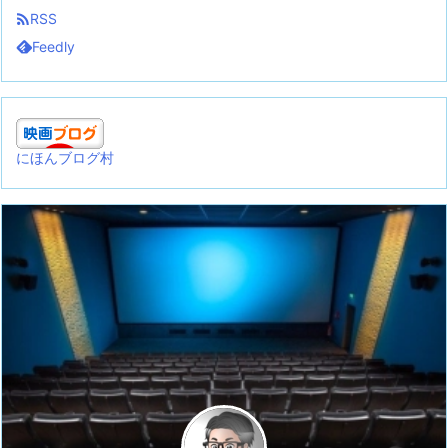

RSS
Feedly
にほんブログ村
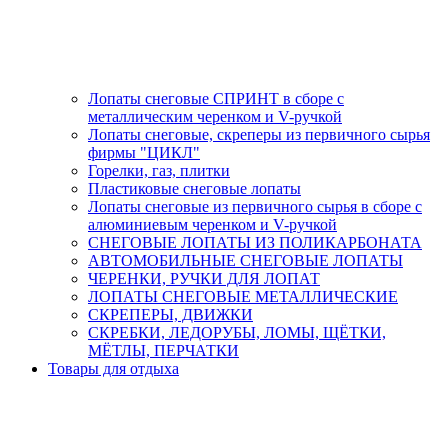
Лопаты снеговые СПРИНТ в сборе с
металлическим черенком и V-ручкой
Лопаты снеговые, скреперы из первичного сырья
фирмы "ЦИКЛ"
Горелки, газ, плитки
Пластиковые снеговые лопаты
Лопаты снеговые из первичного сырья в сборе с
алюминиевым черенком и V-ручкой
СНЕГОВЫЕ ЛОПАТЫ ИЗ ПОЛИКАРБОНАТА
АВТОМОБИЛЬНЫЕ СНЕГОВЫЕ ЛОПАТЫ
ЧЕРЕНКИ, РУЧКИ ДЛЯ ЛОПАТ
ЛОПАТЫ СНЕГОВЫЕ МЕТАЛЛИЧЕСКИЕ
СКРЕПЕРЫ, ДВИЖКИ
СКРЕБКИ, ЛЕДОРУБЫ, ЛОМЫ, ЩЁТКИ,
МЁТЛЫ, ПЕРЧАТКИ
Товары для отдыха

** Exercise **
Exactly as they stand in the records above, print the lines from the one containing "ЛОПАТЫ СНЕГОВЫЕ МЕТАЛЛИЧЕСКИЕ" through the final line, inclusive.

** Answer space **
ЛОПАТЫ СНЕГОВЫЕ МЕТАЛЛИЧЕСКИЕ
СКРЕПЕРЫ, ДВИЖКИ
СКРЕБКИ, ЛЕДОРУБЫ, ЛОМЫ, ЩЁТКИ,
МЁТЛЫ, ПЕРЧАТКИ
Товары для отдыха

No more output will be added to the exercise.